In reading Carnie's discussion of how we learn to formulate sentences both syntactically and semantically, I thought about how these rules could translate to computers--and how, in many ways, they already have. However, these attempts to teach computers Language are based off a model of Language, not the entirety of it; as Carnie explains, linguistics is more psychological than neurological. As such, some of the results of offering a very simple Language model can be pretty humorous. The writer/ coder Jamie Brew (https://twitter.com/jamieabrew) posts, from time to time, snippets of text produced by feeding text samples to a program, having it analyze the syntactic distribution (which words most often come before/after other words) and spit out something similar. This process is called "predictive text." It produces sentences that are very often syntactically well-formed, even quite advanced, but semantically ridiculous. For example, when fed recipes from The American Woman's Cook Book (1938), the program returns an imitation, including instructions such as "in an opportunity thick enough to taste, pour custard over each person who cannot drink your refrigerator." Semantically, ridiculous, but syntactically? Pretty good. You can do a similar thing by opening a predictive text keyboard on your phone and continually tapping the suggestions of the keyboard program, to produce output like, "I am going through my resume to the inbox to get back with a few weeks back I will have to get back to you...," etc.
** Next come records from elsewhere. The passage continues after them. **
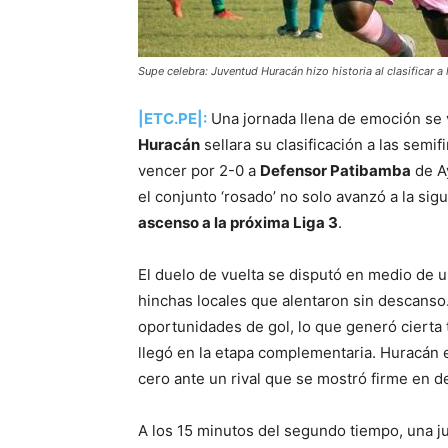
Supe celebra: Juventud Huracán hizo historia al clasificar a
|ETC.PE|:
Una jornada llena de emoción se v
Huracán
sellara su clasificación a las semif
vencer por 2-0 a
Defensor Patibamba
de Ay
el conjunto ‘rosado’ no solo avanzó a la si
ascenso a la próxima Liga 3
.
El duelo de vuelta se disputó en medio de u
hinchas locales que alentaron sin descanso
oportunidades de gol, lo que generó cierta 
llegó en la etapa complementaria. Huracán e
cero ante un rival que se mostró firme en 
A los 15 minutos del segundo tiempo, una j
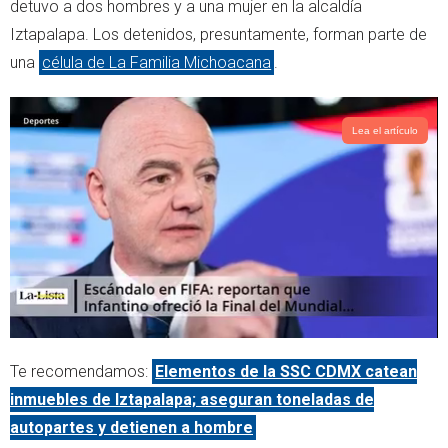
detuvo a dos hombres y a una mujer en la alcaldía
r
p
Iztapalapa. Los detenidos, presuntamente, forman parte de
p
una
célula de La Familia Michoacana
.
Lea el artículo
Te recomendamos:
Elementos de la SSC CDMX catean
inmuebles de Iztapalapa; aseguran toneladas de
autopartes y detienen a hombre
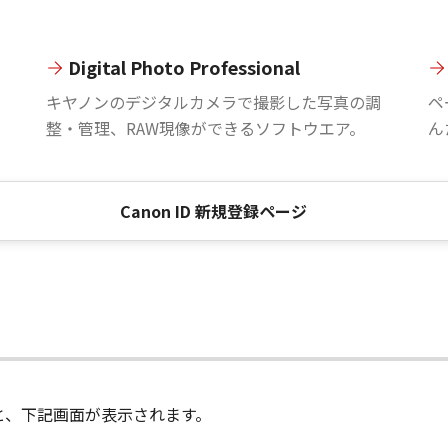
Digital Photo Professional
。
キヤノンのデジタルカメラで撮影した写真の調
ペ
整・管理、RAW現像ができるソフトウエア。
ん
Canon ID 新規登録ページ
進むと、下記画面が表示されます。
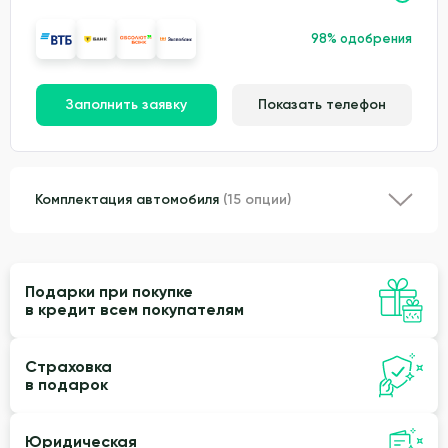
98% одобрения
Заполнить заявку
Показать телефон
Комплектация автомобиля
(15 опции)
Подарки при покупке
в кредит всем покупателям
Страховка
в подарок
Юридическая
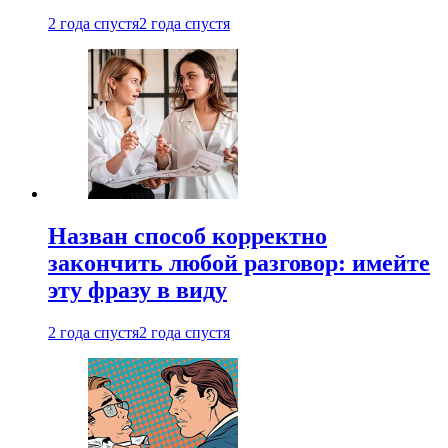
2 года спустя
2 года спустя
Назван способ корректно
закончить любой разговор: имейте
эту фразу в виду
2 года спустя
2 года спустя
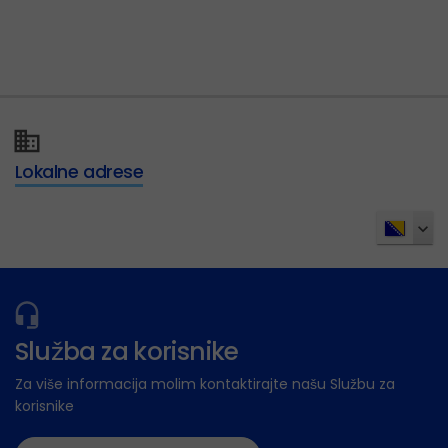
Lokalne adrese
Služba za korisnike
Za više informacija molim kontaktirajte našu Službu za
korisnike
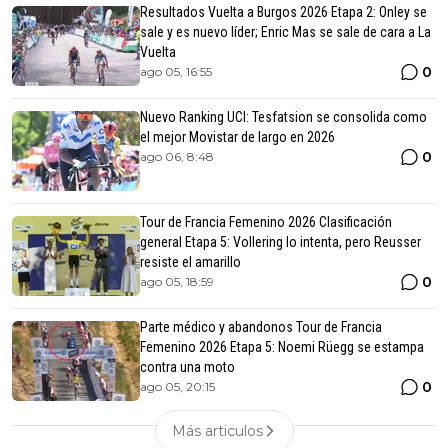
Resultados Vuelta a Burgos 2026 Etapa 2: Onley se
sale y es nuevo líder; Enric Mas se sale de cara a La
Vuelta
0
ago 05, 16:55
Nuevo Ranking UCI: Tesfatsion se consolida como
el mejor Movistar de largo en 2026
0
ago 06, 8:48
Tour de Francia Femenino 2026 Clasificación
general Etapa 5: Vollering lo intenta, pero Reusser
resiste el amarillo
0
ago 05, 18:59
Parte médico y abandonos Tour de Francia
Femenino 2026 Etapa 5: Noemi Rüegg se estampa
contra una moto
0
ago 05, 20:15
Más articulos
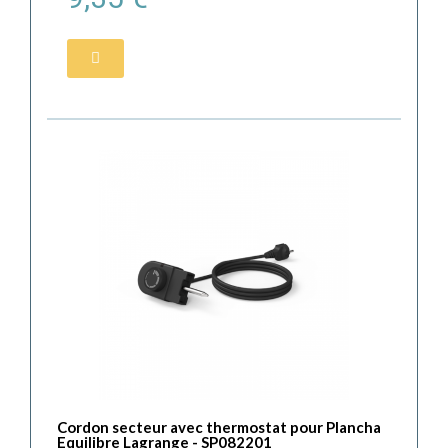
Cordon secteur avec thermostat pour Plancha
Equilibre Lagrange - SP082201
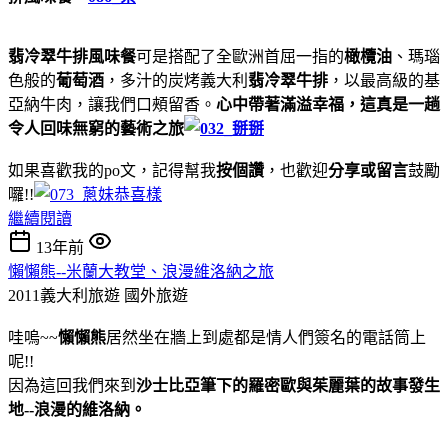
翡冷翠
牛排風味餐
可是搭配了全歐洲首屈一指的
橄欖油
、瑪瑙
色般的
葡萄酒
，多汁的炭烤義大利
翡冷翠牛排
，以最高級的基
亞納牛肉，讓我們口頰留香。
心中帶著滿溢幸福，這真是一趟
令人回味無窮的藝術之旅
如果喜歡我的po文，記得幫我
按個讚
，也歡迎
分享或留言
鼓勵
囉!!
繼續閱讀
13年前
懶懶熊--米蘭大教堂、浪漫維洛納之旅
2011義大利旅遊
國外旅遊
哇嗚~~
懶懶熊
居然坐在牆上到處都是情人們簽名的電話筒上
呢!!
因為這回我們來到
沙士比亞筆下的羅密歐與茱麗葉的故事發生
地--浪漫的維洛納。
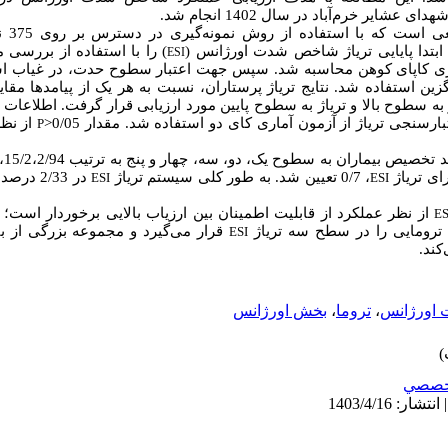
یر خرم‌آباد در سال 1402 انجام شد.
ابتدا پایایی تریاژ شاخص شدت اورژانس (
ESI
ارسنجی تریاژ از آزمون آماری کای دو استفاده شد. مقدار 0/05<
P
ای تریاژ
، 0/7 تعیین شد. به طور کلی سیستم تریاژ
ESI
ESI
ES
ن ترومایی را در سطح سه تریاژ
ESI
کند
.
 اورژانس
،
تروما
،
بخش اورژانس
خصصي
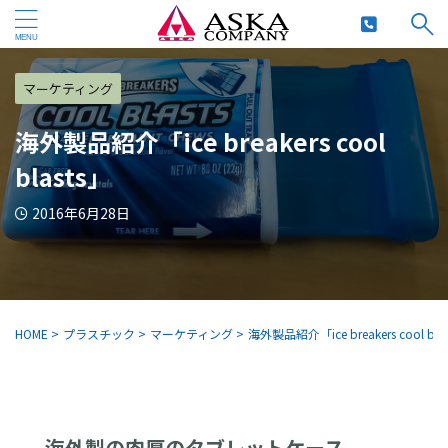
マーケティング
海外製品紹介「ice breakers cool
blasts」
2016年6月28日
HOME
>
プラスチック
>
マーケティング
>
海外製品紹介「ice breakers cool bla
海外製の肉厚のタブレットケース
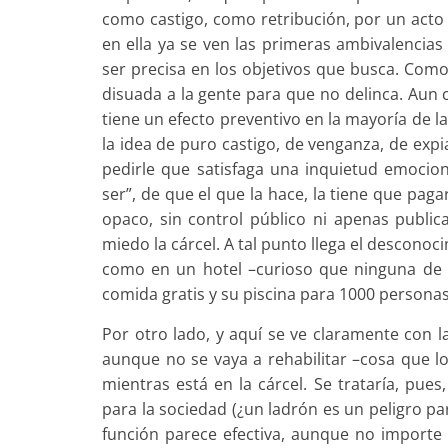
como castigo, como retribución, por un acto 
en ella ya se ven las primeras ambivalencias
ser precisa en los objetivos que busca. Como
disuada a la gente para que no delinca. Au
tiene un efecto preventivo en la mayoría de la
la idea de puro castigo, de venganza, de expi
pedirle que satisfaga una inquietud emocion
ser”, de que el que la hace, la tiene que pagar
opaco, sin control público ni apenas publi
miedo la cárcel. A tal punto llega el desconoc
como en un hotel –curioso que ninguna de e
comida gratis y su piscina para 1000 personas 
Por otro lado, y aquí se ve claramente con l
aunque no se vaya a rehabilitar –cosa que l
mientras está en la cárcel. Se trataría, pue
para la sociedad (¿un ladrón es un peligro pa
función parece efectiva, aunque no importe 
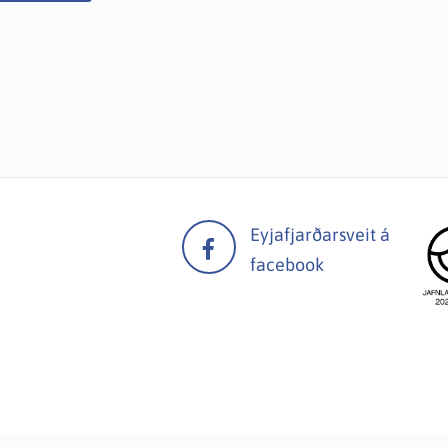
Eyjafjarðarsveit á
facebook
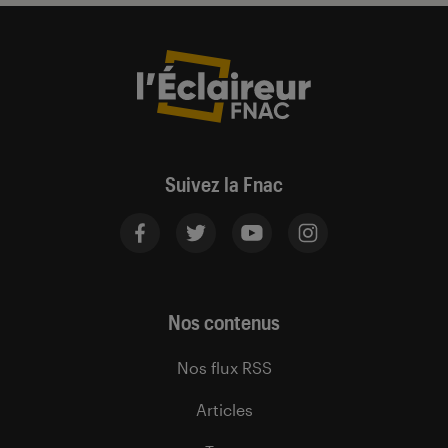
Suivez la Fnac
Nos contenus
Nos flux RSS
Articles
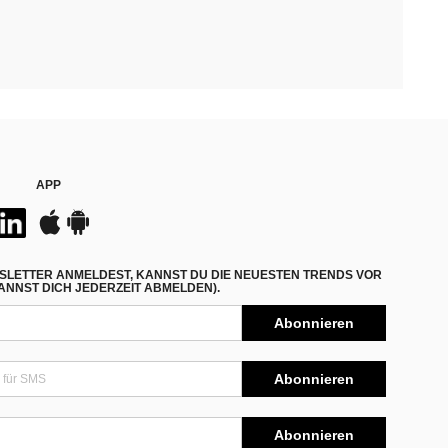
APP
SLETTER ANMELDEST, KANNST DU DIE NEUESTEN TRENDS VOR
NNST DICH JEDERZEIT ABMELDEN).
Abonnieren
Abonnieren
Abonnieren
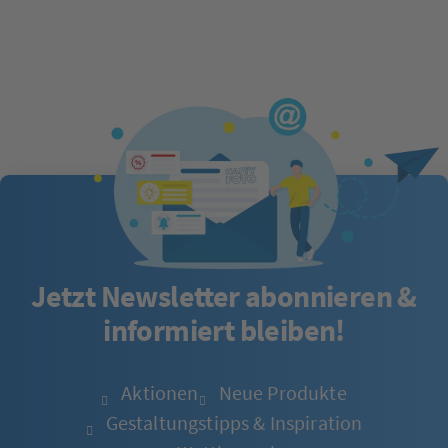
Jetzt Newsletter abonnieren &
informiert bleiben!
Aktionen
Neue Produkte
Gestaltungstipps & Inspiration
These are but small examples of how code can be taught to understand or imitate Language, however, and there have been great advances in the field. For instance, the neural networking system MetaMind (https://www.wired.com/2015/06/ais-next-frontier-machines-understand-language/) is actually able to read texts and answer comprehension questions about the content. This provides what the predictive text above lacks: semantic understanding. MetaMind is able to utilize the rules of language, such as pronouns having antecedents, because if there's one things computers are good at, it's doing what you tell them. That's how a robust analysis of the rules of language can be transformed into an amazing advance in machine learning and language processing, from simple rules like word frequency, all the way to an advanced model of both semantics and syntax.
I found it really interesting how you specifically pointed to this nice example of syntax being distanced from semantics. Sure, Carnie makes the point that some parts of Language must be innate, because it's infinitely generative; but, as you've shown, it's possible to teach computers nearly perfect syntax - even if meanings are totally ignored. And this is, as it seems, without any models of syntax other than the sentence itself (e.g. like directly giving a driving-route-finding algorithm a picture of a map instead of the usual contingency table.)
ReplyDeletePerhaps, then, if human minds could work as well as dynamic programming algorithms used in machine learning, all we'd need innately to learn syntax would be some sort of algorithm and the hardware in our brains to run it?